Właśnie utrzymanie względnego spokoju w czasach globalnego kryzysu, który dotknął także Chiny, jest największym wyzwaniem, przed jakim stoi partia. – Narasta poczucie niezadowolenia społecznego – przyznał niedawno dyrektor Centralnego Biura ds. Prawa i Porządku Chen Jiping, którego urząd koordynuje działania policji, służb bezpieczeństwa oraz sądownictwa. Ocenia się, że około 20 mln z ponad
100 mln chłopów, którzy jeszcze niedawno znajdowali doraźne zatrudnienie w miastach, musiało w ostatnich miesiącach wrócić na wieś, bo brakuje dla nich pracy.

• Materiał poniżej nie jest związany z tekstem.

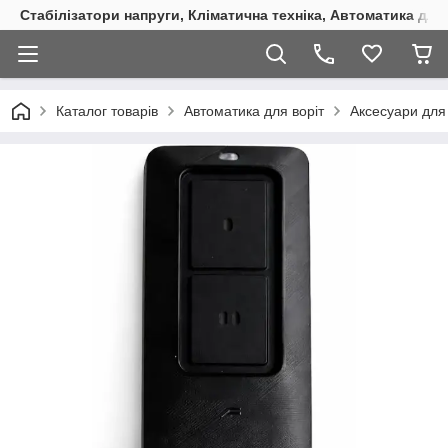
Стабілізатори напруги, Кліматична техніка, Автоматика для
Каталог товарів
Автоматика для воріт
Аксесуари для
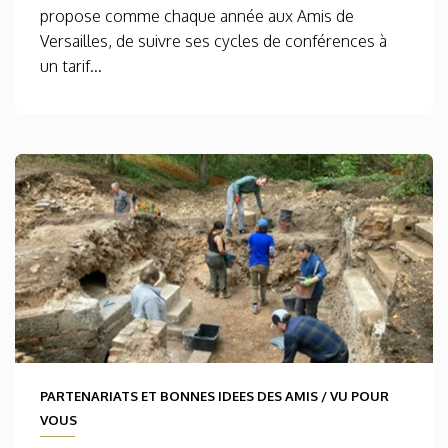
propose comme chaque année aux Amis de
Versailles, de suivre ses cycles de conférences à
un tarif...
PARTENARIATS ET BONNES IDEES DES AMIS
/
VU POUR
VOUS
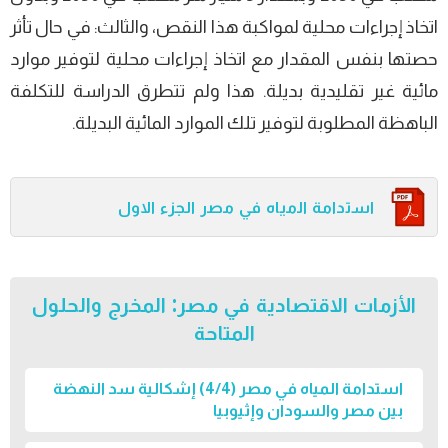
اتخاذ إجراءات محلية لمواكبة هذا النقص، والثالث: في حال تأثر
حصتها بنفس المقدار مع اتخاذ إجراءات محلية لتوفير موارد
مائية غير تقليدية بديلة. هذا ولم تتطرق الدراسة للتكلفة
الباهظة المطلوبة لتوفير تلك الموارد المائية البديلة.
اﺳﺗداﻣﺔ اﻟﻣﯾﺎه ﻓﻲ ﻣﺻر الجزء الاول
الأزمات الاقتصادية في مصر: المخرج والحلول
المتاحة
استدامة المياه في مصر (4/4) إشكالية سد النهضة
بين مصر والسودان وإثيوبيا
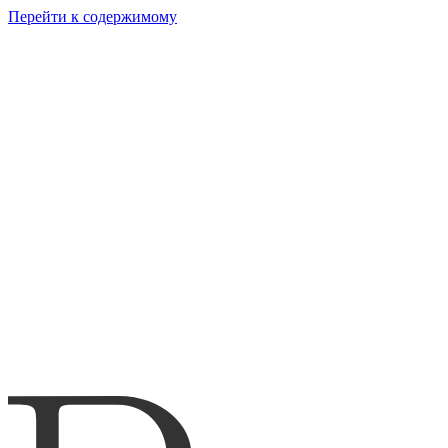
Перейти к содержимому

Kłopoty ze znalezieniem zatrudnienia mają też miliony absolwentów szkół i uniwersytetów, którzy wchodzą na rynek pracy.
Wen Jiabao wyraził jednak przekonanie, że gospodarce uda się utrzymać w tym roku ośmioprocentowe tempo wzrostu PKB, niezbędne według wielu ekspertów do zachowania równowagi. Pekin zamierza to osiągnąć, pompując w gospodarkę kolejne miliardy dolarów.